Cholesterol depletion increased cardiomyocyte contractility associated with phosphorylation of cytosolic AKT
Ziaul Haque M, McIntosh VJ, Mohammad RM, Abou Samra AB, and Lasley RD. Cholesterol depletion increased cardiomyocyte contractility associated with phosphorylation of cytosolic AKT. FASEB Journal 2017; 31(1 Suppl):843.11.
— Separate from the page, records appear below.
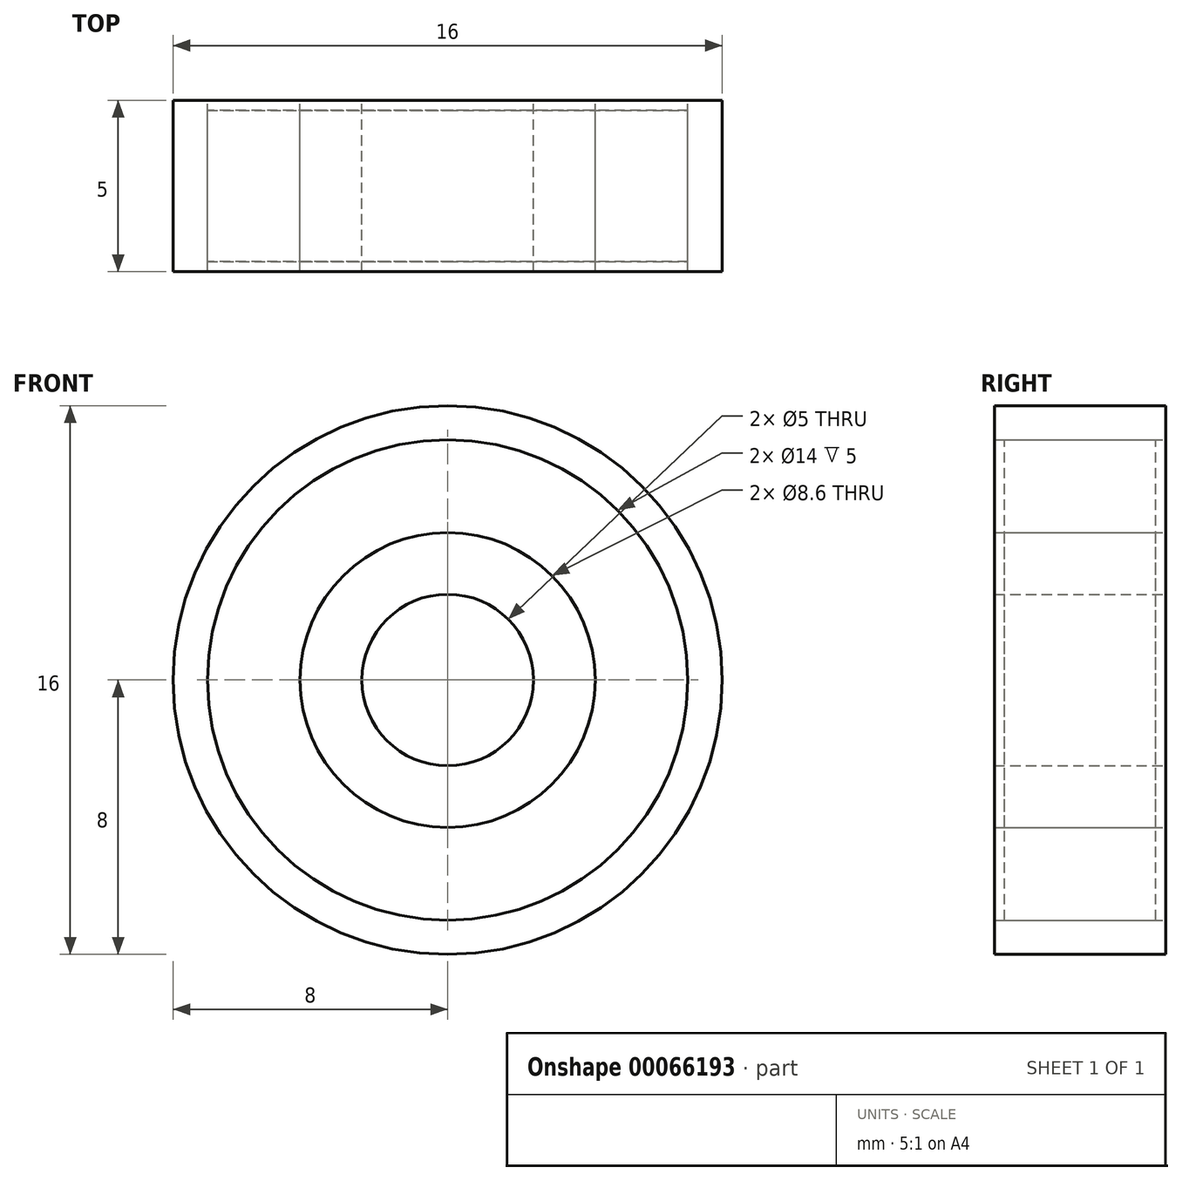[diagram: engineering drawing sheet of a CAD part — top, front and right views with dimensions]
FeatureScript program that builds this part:
annotation { "Feature Type Name" : "Feature", "Feature Type Description" : "" }
export const myFeature = defineFeature(function(context is Context, id is Id, definition is map)
    precondition{}
    {
        {
            var Q0;
            Q0=qCreatedBy(makeId("Front.planeOp"),FACE);
            var sketch = newSketch(context, id + "F0", { "sketchPlane" : qUnion([Q0])});
            skCircle(sketch, "E0", {"center": v(0, 0) * mm, "radius": 2.5 * mm});
            skCircle(sketch, "E1", {"center": v(0, 0) * mm, "radius": 4.3 * mm});
            skCircle(sketch, "E2", {"center": v(0, 0) * mm, "radius": 7 * mm});
            skCircle(sketch, "E3", {"center": v(0, 0) * mm, "radius": 8 * mm});
            skSolve(sketch);
        }
        {
            var Q0;
            Q0=makeQuery(id+"F0.imprint","IMPRINT",FACE,{"disambiguationData":[TD([[makeQuery(id+"F0.imprint","IMPRINT",EDGE,{"derivedFrom":sQuery(id+"F0.wireOp",EDGE,"E0")}),-1.0]])]});
            extrude(context, id + "F1", {"entities" : qUnion([Q0]), "depth" : 5 * mm, "symmetric" : true});
        }
        {
            var Q0;
            Q0=makeQuery(id+"F0.imprint","IMPRINT",FACE,{"disambiguationData":[TD([[makeQuery(id+"F0.imprint","IMPRINT",EDGE,{"derivedFrom":sQuery(id+"F0.wireOp",EDGE,"E2")}),-1.0]])]});
            extrude(context, id + "F2", {"entities" : qUnion([Q0]), "depth" : 5 * mm, "symmetric" : true});
        }
        {
            var Q0;
            Q0=makeQuery(id+"F0.imprint","IMPRINT",FACE,{"disambiguationData":[TD([[makeQuery(id+"F0.imprint","IMPRINT",EDGE,{"derivedFrom":sQuery(id+"F0.wireOp",EDGE,"E1")}),-1.0]])]});
            extrude(context, id + "F3", {"entities" : qUnion([Q0]), "depth" : 4.4 * mm, "symmetric" : true});
        }
    });
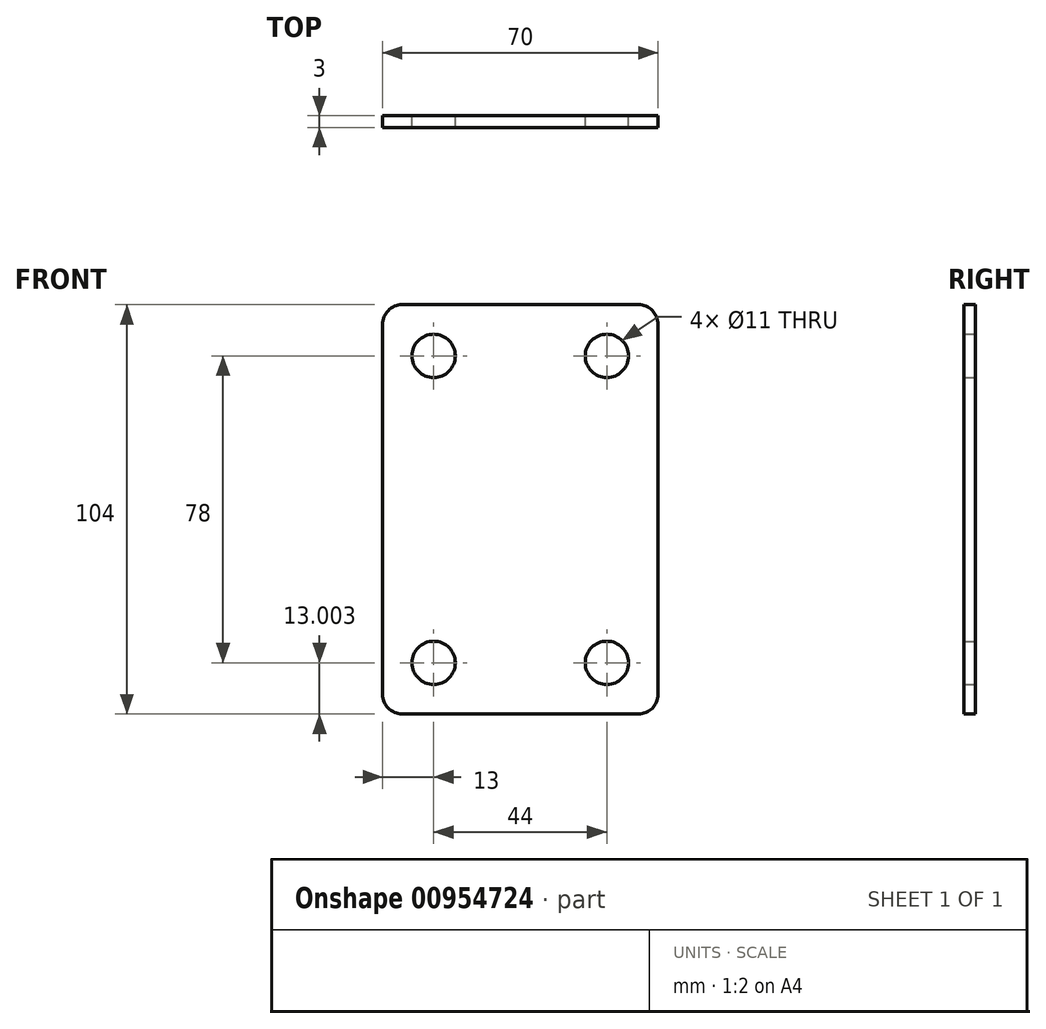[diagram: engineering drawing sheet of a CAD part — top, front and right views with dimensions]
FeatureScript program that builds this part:
annotation { "Feature Type Name" : "Feature", "Feature Type Description" : "" }
export const myFeature = defineFeature(function(context is Context, id is Id, definition is map)
    precondition{}
    {
        {
            var Q0;
            Q0=qCreatedBy(makeId("Front.planeOp"),FACE);
            var sketch = newSketch(context, id + "F0", { "sketchPlane" : qUnion([Q0])});
            skLineSegment(sketch, "E0.bottom", {"start": v(5, 73.26) * mm, "end": v(65, 73.26) * mm});
            skLineSegment(sketch, "E0.top", {"start": v(5, -30.74) * mm, "end": v(65, -30.74) * mm});
            skLineSegment(sketch, "E0.left", {"start": v(0, 68.26) * mm, "end": v(0, -25.74) * mm});
            skLineSegment(sketch, "E0.right", {"start": v(70, 68.26) * mm, "end": v(70, -25.74) * mm});
            skPoint(sketch, "E1.visualSharp", {"position": v(0, 73.26) * mm});
            skArc(sketch, "E1.filletArc", {"start": v(5, 73.26) * mm, "mid": v(1.46, 71.8) * mm, "end": v(0, 68.26) * mm});
            skPoint(sketch, "E2.visualSharp", {"position": v(70, 73.26) * mm});
            skArc(sketch, "E2.filletArc", {"start": v(70, 68.26) * mm, "mid": v(68.54, 71.8) * mm, "end": v(65, 73.26) * mm});
            skPoint(sketch, "E3.visualSharp", {"position": v(70, -30.74) * mm});
            skArc(sketch, "E3.filletArc", {"start": v(65, -30.74) * mm, "mid": v(68.54, -29.27) * mm, "end": v(70, -25.74) * mm});
            skPoint(sketch, "E4.visualSharp", {"position": v(0, -30.74) * mm});
            skArc(sketch, "E4.filletArc", {"start": v(0, -25.74) * mm, "mid": v(1.46, -29.27) * mm, "end": v(5, -30.74) * mm});
            skCircle(sketch, "E5", {"center": v(13, 60.26) * mm, "radius": 5.5 * mm});
            skCircle(sketch, "E6", {"center": v(57, 60.26) * mm, "radius": 5.5 * mm});
            skCircle(sketch, "E7", {"center": v(13, -17.74) * mm, "radius": 5.5 * mm});
            skCircle(sketch, "E8", {"center": v(57, -17.74) * mm, "radius": 5.5 * mm});
            skSolve(sketch);
        }
        {
            var Q0;
            Q0=makeQuery(id+"F0.imprint","IMPRINT",FACE,{"disambiguationData":[TD([[makeQuery(id+"F0.imprint","IMPRINT",EDGE,{"derivedFrom":sQuery(id+"F0.wireOp",EDGE,"E0.bottom")}),-1.0]])]});
            extrude(context, id + "F1", {"entities" : qUnion([Q0]), "depth" : 3 * mm, "offsetDistance" : 25 * mm});
        }
    });
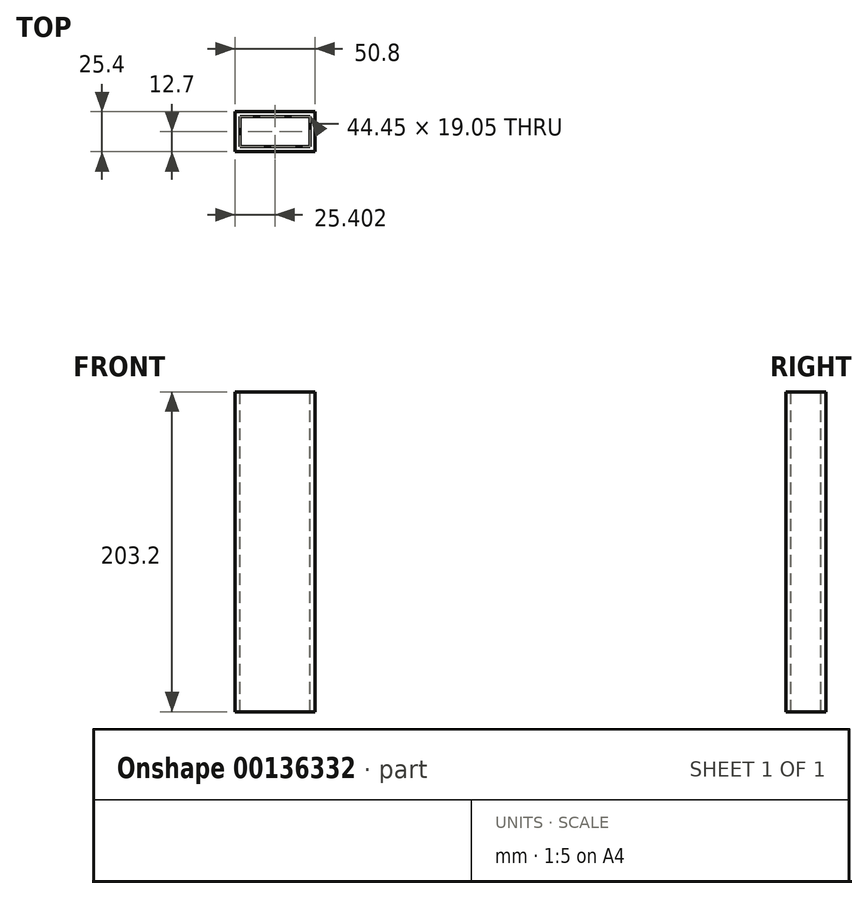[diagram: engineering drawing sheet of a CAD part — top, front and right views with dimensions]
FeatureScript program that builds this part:
annotation { "Feature Type Name" : "Feature", "Feature Type Description" : "" }
export const myFeature = defineFeature(function(context is Context, id is Id, definition is map)
    precondition{}
    {
        {
            var Q0;
            Q0=qCreatedBy(makeId("Front.planeOp"),FACE);
            var sketch = newSketch(context, id + "F0", { "sketchPlane" : qUnion([Q0])});
            skLineSegment(sketch, "E0.bottom", {"start": v(-136.6, 0) * mm, "end": v(-85.8, 0) * mm});
            skLineSegment(sketch, "E0.top", {"start": v(-136.6, 203.2) * mm, "end": v(-85.8, 203.2) * mm});
            skLineSegment(sketch, "E0.left", {"start": v(-136.6, 0) * mm, "end": v(-136.6, 203.2) * mm});
            skLineSegment(sketch, "E0.right", {"start": v(-85.8, 0) * mm, "end": v(-85.8, 203.2) * mm});
            skSolve(sketch);
        }
        {
            var Q0;
            Q0 = qSketchRegion(id + "F0", true);
            extrude(context, id + "F1", {"entities" : qUnion([Q0]), "depth" : 25.4 * mm});
        }
        {
            var Q0;
            Q0=makeQuery(id+"F1.opExtrude","SWEPT_FACE",FACE,{"disambiguationData":[OSD([sQuery(id+"F0.wireOp",EDGE,"E0.top")])]});
            var Q1;
            Q1=makeQuery(id+"F1.opExtrude","SWEPT_FACE",FACE,{"disambiguationData":[OSD([sQuery(id+"F0.wireOp",EDGE,"E0.bottom")])]});
            shell(context, id + "F2", {"entities" : qUnion([Q0, Q1]), "thickness" : 3.17 * mm});
        }
    });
Introduction Sarcolemmal cholesterol is concentrated in lipid rafts and caveolae, which are flask-shaped invaginations of the plasma membrane and plays an important role for cell function. In cardiomyocyte the scaffolding protein caveolin- 3 permits the enrichment of cholesterol in caveolae, and caveolin-3 interactions with numerous proteins regulate their function. Hypothesis We hypothesized that acute cholesterol depletion increases cardiomyocyte intracellular Ca2+ and contractility. Methods Ventricular myocytes, isolated from adult Sprague Dawley rats, were treated with the cholesterol reducing agent methyl-β-cyclodextrin (MβCD, 5 mM, 1 hr, room temperature). Total cellular cholesterol levels, caveolin-3 localization, subcellular, AKT, ERK and p38 signaling, [Ca2+]i and contractility were assessed. Results Treatment with MβCD reduced ∼45% cholesterol and shifted caveolin-3 from cytoskeleton and triton-insoluble fractions to the triton-soluble fraction. Cholesterol depletion increased 2.4-fold AKT phosphorylation only in cytosolic fraction, an effect that was independent of total cytosolic AKT. Cholesterol depletion increased ERK isoform phosphorylation in cytoskeletal, cytosolic, tritonsoluble and triton-insoluble membrane fractions without altering their subcellular distributions. The primary effect of MβCD was on p38 subcellular distribution of p38α with little effect on p38 phosphorylation. Cholesterol depletion increased cardiomyocyte twitch amplitude and the rates of shortening and relaxation in conjunction with increased diastolic and systolic [Ca2+]i. Conclusion These results indicate that acute reductions in membrane cholesterol levels modulates subcellular caveolin-3, AKT, ERK, p38 signaling, as well as increasing [Ca2+]i and contractility.